We see a charming "Welcome to Alma" screen and click next. Then it asks us to install the command
line version. Okay, let's click on install. It also provides us the command to run a model from
the command line. We copy and paste the command, and we can assume that it downloads the Llama 3
model in the background. When it has finished, it gives us a prompt. We start with something
easy, tell me a joke, and we get one of the standard open-source jokes. Okay, now something
more complex. Let's enter, write a blog article about LLMs. At this point, I'll increase the
speed of the video because it's a long article, and I can imagine that you're not interested
in the actual blog article. Okay, great, the blog article is written.
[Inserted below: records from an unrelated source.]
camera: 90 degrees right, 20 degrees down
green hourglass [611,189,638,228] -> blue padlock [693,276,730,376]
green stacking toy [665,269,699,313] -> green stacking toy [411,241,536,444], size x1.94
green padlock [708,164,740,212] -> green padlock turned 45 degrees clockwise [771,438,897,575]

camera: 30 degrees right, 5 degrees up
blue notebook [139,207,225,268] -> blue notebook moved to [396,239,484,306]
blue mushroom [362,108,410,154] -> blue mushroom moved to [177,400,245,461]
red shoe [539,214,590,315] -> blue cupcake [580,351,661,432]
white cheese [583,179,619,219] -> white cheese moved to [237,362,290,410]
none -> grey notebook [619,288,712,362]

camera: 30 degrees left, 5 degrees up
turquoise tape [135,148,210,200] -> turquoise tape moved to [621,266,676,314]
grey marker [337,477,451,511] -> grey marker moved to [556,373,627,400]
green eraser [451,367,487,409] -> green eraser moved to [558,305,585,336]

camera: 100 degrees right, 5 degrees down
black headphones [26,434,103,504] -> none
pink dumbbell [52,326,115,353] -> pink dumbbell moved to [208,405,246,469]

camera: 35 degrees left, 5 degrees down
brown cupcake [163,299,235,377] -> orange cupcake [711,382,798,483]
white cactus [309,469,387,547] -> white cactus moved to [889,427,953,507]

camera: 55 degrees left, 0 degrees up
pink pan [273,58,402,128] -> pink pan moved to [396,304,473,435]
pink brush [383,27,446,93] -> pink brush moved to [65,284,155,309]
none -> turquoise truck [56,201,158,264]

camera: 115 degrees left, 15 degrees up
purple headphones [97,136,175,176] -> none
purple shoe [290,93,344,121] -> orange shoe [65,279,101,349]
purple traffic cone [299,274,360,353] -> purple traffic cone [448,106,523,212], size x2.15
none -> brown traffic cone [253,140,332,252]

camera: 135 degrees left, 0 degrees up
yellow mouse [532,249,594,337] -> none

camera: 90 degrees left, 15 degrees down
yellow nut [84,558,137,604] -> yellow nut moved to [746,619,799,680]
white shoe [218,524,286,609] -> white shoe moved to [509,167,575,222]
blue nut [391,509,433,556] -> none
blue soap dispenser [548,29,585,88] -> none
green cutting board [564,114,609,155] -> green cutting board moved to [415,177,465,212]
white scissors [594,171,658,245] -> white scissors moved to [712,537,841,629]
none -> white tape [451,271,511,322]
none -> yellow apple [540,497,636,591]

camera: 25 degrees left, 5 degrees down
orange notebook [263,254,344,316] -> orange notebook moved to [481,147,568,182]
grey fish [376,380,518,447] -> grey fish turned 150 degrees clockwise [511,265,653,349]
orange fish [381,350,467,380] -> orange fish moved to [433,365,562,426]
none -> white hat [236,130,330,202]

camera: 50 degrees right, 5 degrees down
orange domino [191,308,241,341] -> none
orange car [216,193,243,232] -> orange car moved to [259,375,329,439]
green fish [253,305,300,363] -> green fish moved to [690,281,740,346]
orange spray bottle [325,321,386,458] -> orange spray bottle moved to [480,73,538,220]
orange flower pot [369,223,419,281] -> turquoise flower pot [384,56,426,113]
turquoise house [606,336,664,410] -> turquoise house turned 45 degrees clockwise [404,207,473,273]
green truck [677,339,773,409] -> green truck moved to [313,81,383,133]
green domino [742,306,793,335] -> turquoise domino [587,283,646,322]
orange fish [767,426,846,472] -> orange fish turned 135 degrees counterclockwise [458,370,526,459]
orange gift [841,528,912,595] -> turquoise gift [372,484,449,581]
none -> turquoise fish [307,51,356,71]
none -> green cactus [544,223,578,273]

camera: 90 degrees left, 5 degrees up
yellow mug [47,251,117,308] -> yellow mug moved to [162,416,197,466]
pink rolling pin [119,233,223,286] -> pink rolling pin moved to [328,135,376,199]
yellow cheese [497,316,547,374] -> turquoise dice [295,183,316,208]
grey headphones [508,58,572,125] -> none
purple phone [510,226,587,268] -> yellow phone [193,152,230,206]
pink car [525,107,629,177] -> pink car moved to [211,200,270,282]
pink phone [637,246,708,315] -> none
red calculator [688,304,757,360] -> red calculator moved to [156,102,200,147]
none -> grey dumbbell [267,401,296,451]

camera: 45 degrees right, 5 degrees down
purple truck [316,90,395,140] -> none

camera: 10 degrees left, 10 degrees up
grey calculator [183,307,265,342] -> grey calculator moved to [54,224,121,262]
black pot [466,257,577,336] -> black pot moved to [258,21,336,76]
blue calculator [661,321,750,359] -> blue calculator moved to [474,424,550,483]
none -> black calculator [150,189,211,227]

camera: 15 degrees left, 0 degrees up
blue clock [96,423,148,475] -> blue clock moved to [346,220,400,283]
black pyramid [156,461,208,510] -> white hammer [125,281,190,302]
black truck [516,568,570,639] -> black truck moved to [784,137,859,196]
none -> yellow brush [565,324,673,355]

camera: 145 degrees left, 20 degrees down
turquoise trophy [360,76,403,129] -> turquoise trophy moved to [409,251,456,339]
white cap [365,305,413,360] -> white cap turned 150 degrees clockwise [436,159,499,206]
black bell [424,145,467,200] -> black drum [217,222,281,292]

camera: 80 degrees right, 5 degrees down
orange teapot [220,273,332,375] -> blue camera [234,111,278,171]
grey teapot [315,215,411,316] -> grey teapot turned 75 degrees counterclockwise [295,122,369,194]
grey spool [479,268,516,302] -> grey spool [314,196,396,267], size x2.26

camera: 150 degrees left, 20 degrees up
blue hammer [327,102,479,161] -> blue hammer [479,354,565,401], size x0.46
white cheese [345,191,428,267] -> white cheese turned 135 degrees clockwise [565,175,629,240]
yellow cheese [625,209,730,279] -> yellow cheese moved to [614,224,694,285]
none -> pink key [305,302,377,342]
Let's now examine how
we can use Alma together with our Python scripts as an OpenAI replacement. First, we create a
virtual environment to keep the dependencies cleanly separated. We activate the environment, we
install Light LLM to serve our local LLM models, enabling seamless integration with our Python
scripts. The command light llm model with the argument Llama 3 is necessary to start
the server that hosts the Llama 3 model, making it available for your Python script to
interact with. Let's create a new Python script where we add similar logic as if we were
communicating with the OpenAI API. First, we install the openai package and import it. The
package is necessary to create an OpenAI client, but you'll see that we don't communicate with the
OpenAI API at all. When we initialize the client, we set the base URL to localhost on port 4000. We
can set anything as the API key. We then create a so-called chat completion exactly as if we were
communicating with GPT via the API. We only have a user role and ask it to tell us a joke. In our
print statement, we output the actual response without any metadata. Okay, let's try it out,
and we see that it works like a charm. Now we have an offline, privacy-preserving replacement
for GPT that we can use in all our projects.